*SEITENAUSZUG:*
════════

Ich habe nur zwei billigfrösche aus nem Lidl-Sortiment (oder war es Penny?), die leider noch nie was gefangen haben. Die anderen GuFis (aus dem Sortiment) haben als No-Action aber schon gute Dienste geleistet. 

Ich habe aber eine Maus aus Einzelanfertigung, Holz, zwei Zwillingshaken, grauer Flohreffekt-Lack (oder mit Flohr bestäubt, wie im Modellbau), die mir als Topwater-Köder schon zwei Hechte gebracht hat.

Allerdings muss ich immer erst fragen, ob ich die Maus benutzen darf, denn die gehört eigentlich meiner Frau.
Hat sie als Dreingabe zu ihrer ersten Angelrute geschenkt bekommen.

Hersteller ist mir unbekannt.

LG,
frank


----------



## PirschHirsch (27. März 2014)

*AW: Der Froschtrööt.*

Hat schonmal jemand den Balzer Killer Frog getestet?

════════

*AUFGABENSTELLUNG:*
- a) Entnimm dem Forenthread über Froschköder den Abschnitt von „Ich habe nur“ bis einschließlich „gute Dienste geleistet.“ und gib ihn wortgetreu wieder.
- b) Setze den Forenthread über Froschköder im Anschluss an seinen letzten Satz fort.

*ERFASSTE DATEN:*
════════

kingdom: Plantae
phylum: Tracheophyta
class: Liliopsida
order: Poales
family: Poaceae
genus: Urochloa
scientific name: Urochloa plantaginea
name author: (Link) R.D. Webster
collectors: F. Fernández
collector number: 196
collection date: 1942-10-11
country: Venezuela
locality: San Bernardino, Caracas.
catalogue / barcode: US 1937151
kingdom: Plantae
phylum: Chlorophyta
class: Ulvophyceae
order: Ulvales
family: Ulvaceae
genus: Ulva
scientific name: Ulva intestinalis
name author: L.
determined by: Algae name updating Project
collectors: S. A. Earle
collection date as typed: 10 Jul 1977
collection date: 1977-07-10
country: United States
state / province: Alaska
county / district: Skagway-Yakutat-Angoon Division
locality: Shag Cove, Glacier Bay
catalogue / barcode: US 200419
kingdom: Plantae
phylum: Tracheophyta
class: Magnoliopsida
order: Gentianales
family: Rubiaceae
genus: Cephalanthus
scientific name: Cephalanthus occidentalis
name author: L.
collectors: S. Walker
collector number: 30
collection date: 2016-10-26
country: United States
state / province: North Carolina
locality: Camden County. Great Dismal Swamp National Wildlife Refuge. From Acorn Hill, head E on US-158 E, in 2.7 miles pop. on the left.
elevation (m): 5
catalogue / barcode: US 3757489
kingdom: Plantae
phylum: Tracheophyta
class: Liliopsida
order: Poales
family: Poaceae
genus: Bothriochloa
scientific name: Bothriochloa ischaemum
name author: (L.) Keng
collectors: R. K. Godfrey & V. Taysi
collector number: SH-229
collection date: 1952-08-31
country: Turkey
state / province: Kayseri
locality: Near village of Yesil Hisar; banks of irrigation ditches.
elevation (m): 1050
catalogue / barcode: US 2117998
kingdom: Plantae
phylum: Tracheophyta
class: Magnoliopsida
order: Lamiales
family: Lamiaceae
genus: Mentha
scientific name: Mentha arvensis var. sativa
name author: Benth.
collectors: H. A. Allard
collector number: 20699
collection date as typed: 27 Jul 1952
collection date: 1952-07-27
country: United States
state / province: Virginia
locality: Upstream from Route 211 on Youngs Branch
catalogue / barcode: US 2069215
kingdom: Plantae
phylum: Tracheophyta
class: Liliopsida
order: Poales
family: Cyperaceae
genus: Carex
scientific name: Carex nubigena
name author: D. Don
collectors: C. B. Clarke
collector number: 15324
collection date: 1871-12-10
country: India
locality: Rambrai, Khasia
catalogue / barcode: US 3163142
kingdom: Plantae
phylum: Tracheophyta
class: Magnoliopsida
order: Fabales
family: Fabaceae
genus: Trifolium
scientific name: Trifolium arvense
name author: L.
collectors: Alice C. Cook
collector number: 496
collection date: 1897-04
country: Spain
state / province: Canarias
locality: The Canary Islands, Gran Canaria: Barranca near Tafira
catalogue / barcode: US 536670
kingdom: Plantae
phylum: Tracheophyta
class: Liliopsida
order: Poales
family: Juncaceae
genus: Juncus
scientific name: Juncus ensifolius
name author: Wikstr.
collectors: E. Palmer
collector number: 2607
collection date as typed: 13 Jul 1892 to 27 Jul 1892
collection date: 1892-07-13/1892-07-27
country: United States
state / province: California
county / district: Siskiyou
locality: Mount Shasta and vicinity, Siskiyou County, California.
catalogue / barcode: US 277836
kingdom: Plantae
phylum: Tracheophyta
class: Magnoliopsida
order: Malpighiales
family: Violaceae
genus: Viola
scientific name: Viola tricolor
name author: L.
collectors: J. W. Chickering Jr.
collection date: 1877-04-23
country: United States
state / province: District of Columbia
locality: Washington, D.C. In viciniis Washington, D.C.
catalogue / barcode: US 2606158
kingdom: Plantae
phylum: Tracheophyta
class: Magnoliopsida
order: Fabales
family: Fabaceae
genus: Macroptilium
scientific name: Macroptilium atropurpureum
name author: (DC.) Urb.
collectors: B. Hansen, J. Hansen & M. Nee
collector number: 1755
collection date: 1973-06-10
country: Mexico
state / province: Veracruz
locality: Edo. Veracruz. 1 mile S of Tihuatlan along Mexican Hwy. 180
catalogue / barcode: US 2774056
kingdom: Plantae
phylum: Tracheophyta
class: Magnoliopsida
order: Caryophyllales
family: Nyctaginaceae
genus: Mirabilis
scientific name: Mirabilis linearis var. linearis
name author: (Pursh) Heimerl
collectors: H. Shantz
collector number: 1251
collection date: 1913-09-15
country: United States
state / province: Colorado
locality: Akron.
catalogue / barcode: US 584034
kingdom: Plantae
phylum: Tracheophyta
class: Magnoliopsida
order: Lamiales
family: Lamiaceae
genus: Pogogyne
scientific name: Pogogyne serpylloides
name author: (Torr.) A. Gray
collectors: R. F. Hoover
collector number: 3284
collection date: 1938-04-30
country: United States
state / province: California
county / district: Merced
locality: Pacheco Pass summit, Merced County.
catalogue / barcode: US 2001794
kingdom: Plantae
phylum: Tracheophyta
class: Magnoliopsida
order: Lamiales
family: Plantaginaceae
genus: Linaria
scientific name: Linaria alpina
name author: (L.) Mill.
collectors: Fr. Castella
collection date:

════════

*ERGEBNISSE:*
- a)
Ich habe nur zwei billigfrösche aus nem Lidl-Sortiment (oder war es Penny?), die leider noch nie was gefangen haben. Die anderen GuFis (aus dem Sortiment) haben als No-Action aber schon gute Dienste geleistet.

- b)
Der ist z. B. im Vergleich zu den Spros preislich recht attraktiv... aber: taucht der was - oder taucht der nur (nach dem ersten Treffer)?

Die "Horror-Maus" von Balzer ziehe ich mir glaube ich auch noch irgendwann. 

Einfach, weil sie spaßig heißt, nicht viel kostet und irgendwie goil trashig wirkt.


----------



## Riesenangler (27. März 2014)

*AW: Der Froschtrööt.*

Der Balzer Killerfrog hat mich nicht überzeugt. Aber die Horrormaus dafür um so mehr.


----------



## Karpfenchamp (27. März 2014)

*AW: Der Froschtrööt.*

@Riesenangler: In einem anderen Thema hattest du dich aber sehr stark für den Killerfrog von Balzer ausgesprochen. Was hat diese Meinungsänderung bewirkt?

http://www.anglerboard.de/board/showthread.php?t=256881&highlight=Balzer+Killerfrog&page=9


----------



## nobbi1962 (27. März 2014)

*AW: Der Froschtrööt.*

Moin moin
ein kleiner Spaß.:m


https://www.youtube.com/watch?v=16MOu3MyD8g




mfg
euer nobbi


----------



## Bomber-Pilot1989 (27. März 2014)

*AW: Der Froschtrööt.*

Was das Angeln mit Fröschen angeht, haben sich bei mir über die Jahre schon viele Erfahrungen und interessante Fänge entwickelt.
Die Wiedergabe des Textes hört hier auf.